源義朝の六男。源頼朝の異母弟で、母は遠江国の遊女とされている。
彼ほど歴史で不当に低く扱われてきた武将はいない。
彼にとっての最大の不幸は弟に九郎義経がいたこと。
平家攻めの総大将は範頼で義経は一部隊の司令官に過ぎない。
平家物語が伝説を吹聴し過ぎたため、義経の評価は肥大化して範頼は凡将として当然のように扱われてきた。
「鎌倉殿」で蒲殿として親しまれてきた範頼が終焉を迎える日。
その最期の地「修善寺」で範頼を演じた迫田孝也さんのトークショーが開催された。
品川から「こだま」で三島下車。伊豆急行に乗り換えて30分。
都内から1時間半と修善寺は意外に近場だった。
修善寺駅からバスで修善寺に到着。
この寺を中心にコンパクトに町が形成され史跡が点在し、また温泉宿や日帰り温泉もあり、訪れやすい観光地となっている。
まず、範頼が幽閉されたと言う修善寺へ。
頼朝の子「頼家」もここに幽閉されている。
ドラマでは頼家の地位を盤石にするため範頼は頼朝に排除されるが、結局頼家も権力闘争に巻き込まれて頼朝の死後ここに幽閉されるのは皮肉。
トークショーでは迫田氏から「範頼が修善寺に幽閉されたのは修善寺を流れる桂川から狩野川に下ると北条の領地となり、頼朝に命じられた北条家が監視しやすい立地」だからと言う鋭いがコメントが話された。

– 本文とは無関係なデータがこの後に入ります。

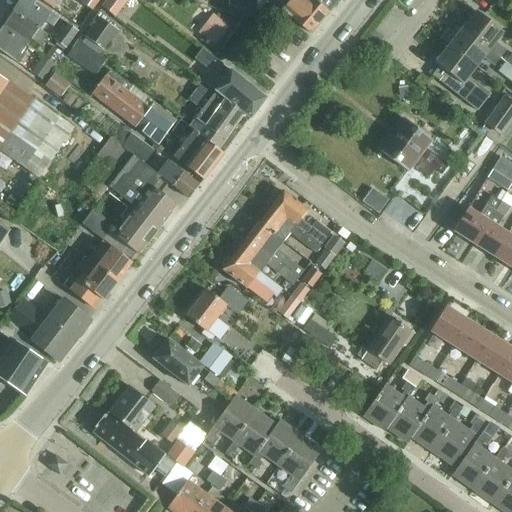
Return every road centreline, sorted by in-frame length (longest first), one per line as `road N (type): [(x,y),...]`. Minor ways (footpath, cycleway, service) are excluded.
road 1 (residential): [(0,463),(256,137)]
road 2 (residential): [(511,316),(380,233),(256,137)]
road 3 (residential): [(467,511),(281,380)]
road 4 (residential): [(256,137),(361,0)]
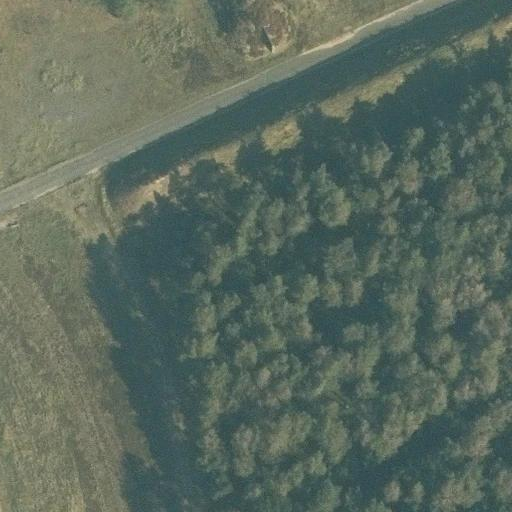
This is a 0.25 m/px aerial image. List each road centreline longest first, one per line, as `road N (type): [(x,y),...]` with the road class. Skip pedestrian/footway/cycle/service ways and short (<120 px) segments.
road 1 (track): [(450,0),(0,210)]
road 2 (track): [(191,511),(161,360),(69,178)]
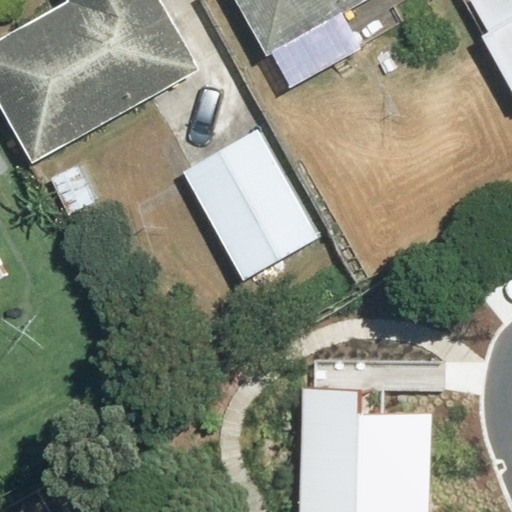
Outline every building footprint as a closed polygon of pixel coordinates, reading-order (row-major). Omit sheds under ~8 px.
[(79,0),(0,43),(0,56),(55,157),(222,65),(185,0),(79,0)] [(258,0),(283,50),(385,0),(258,0)] [(511,0),(499,0),(486,7),(511,56),(511,0)] [(272,121),(197,164),(258,273),(334,230),(272,121)] [(308,511),(433,511),(435,406),(374,405),(375,368),(310,367),(308,511)]
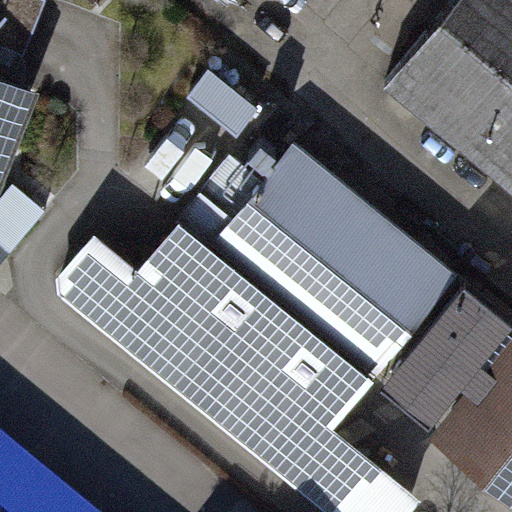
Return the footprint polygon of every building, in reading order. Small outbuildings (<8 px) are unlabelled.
[(45,0),(0,0),(0,40),(27,50),(45,0)] [(511,0),(472,0),(473,0),(402,85),(511,175),(511,0)] [(247,123),(268,96),(218,57),(197,85),(247,123)] [(0,171),(32,85),(0,68),(0,171)] [(486,263),(318,126),(233,231),(205,208),(156,267),(107,227),(75,266),(75,293),(343,511),(422,511),(442,489),(357,420),(398,369),(486,263)] [(0,200),(0,263),(53,202),(22,175),(0,200)] [(511,284),(486,263),(398,369),(511,461),(511,284)] [(100,511),(0,431),(0,511),(100,511)]
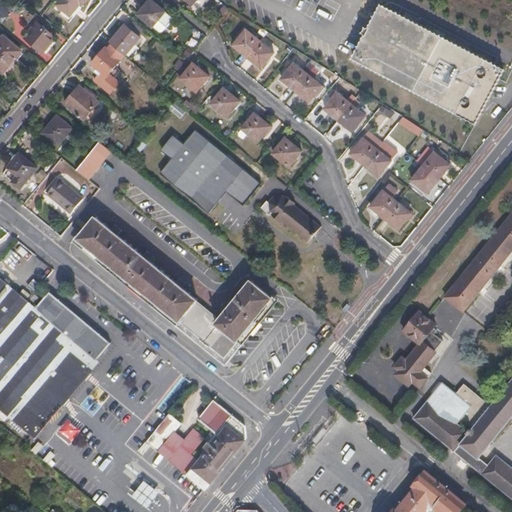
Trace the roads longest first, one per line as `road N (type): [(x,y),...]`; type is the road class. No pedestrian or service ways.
road 1 (residential): [(0,206),(272,429)]
road 2 (residential): [(213,45),(220,62),(322,144),(356,227),(407,270)]
road 3 (secondary): [(407,270),(272,429)]
road 4 (secondary): [(285,439),(407,270)]
road 5 (residential): [(0,139),(117,0)]
road 6 (secondary): [(407,270),(511,140)]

範頼役の迫田氏は歴史を良く勉強されている様子。
真田丸から数年を経て性格俳優として最近は売れっ子の感がある迫田氏。
範頼役も抑制の効いた演技の中にキラッと光る名演技を見せてくれた。
初登場回の「道に迷った」の場面では自分が出過ぎたと反省し、軌道修正し自分を抑えた演技プランにしたと。
真っ直ぐで実直で裏のない性格。
それでいて勇敢さもあり、彼が生きていたら頼朝死後も源氏は安泰だったと思わせてしまう範頼を見事に作り出した。
修善寺から10分ほどで歩くと山の中腹に範頼の墓がある。
ドラマでは書状に「源」と書いたことを大江広元に咎められことが失脚の原因となっていたが、墓銘碑には「従五位下 参河守 源範頼公墓」としっかりと記載されていた。
迫田氏の名演により歴史の中では目立たない存在だった範頼がここまでクローズアップされたのは感謝しかない。
義経でさえ描かれなかった死に様がしっかりと刻印されたのも印象的。
大河での範頼が生き延びていたら、源氏の幕府も続いていたと思ってしまうほどだった。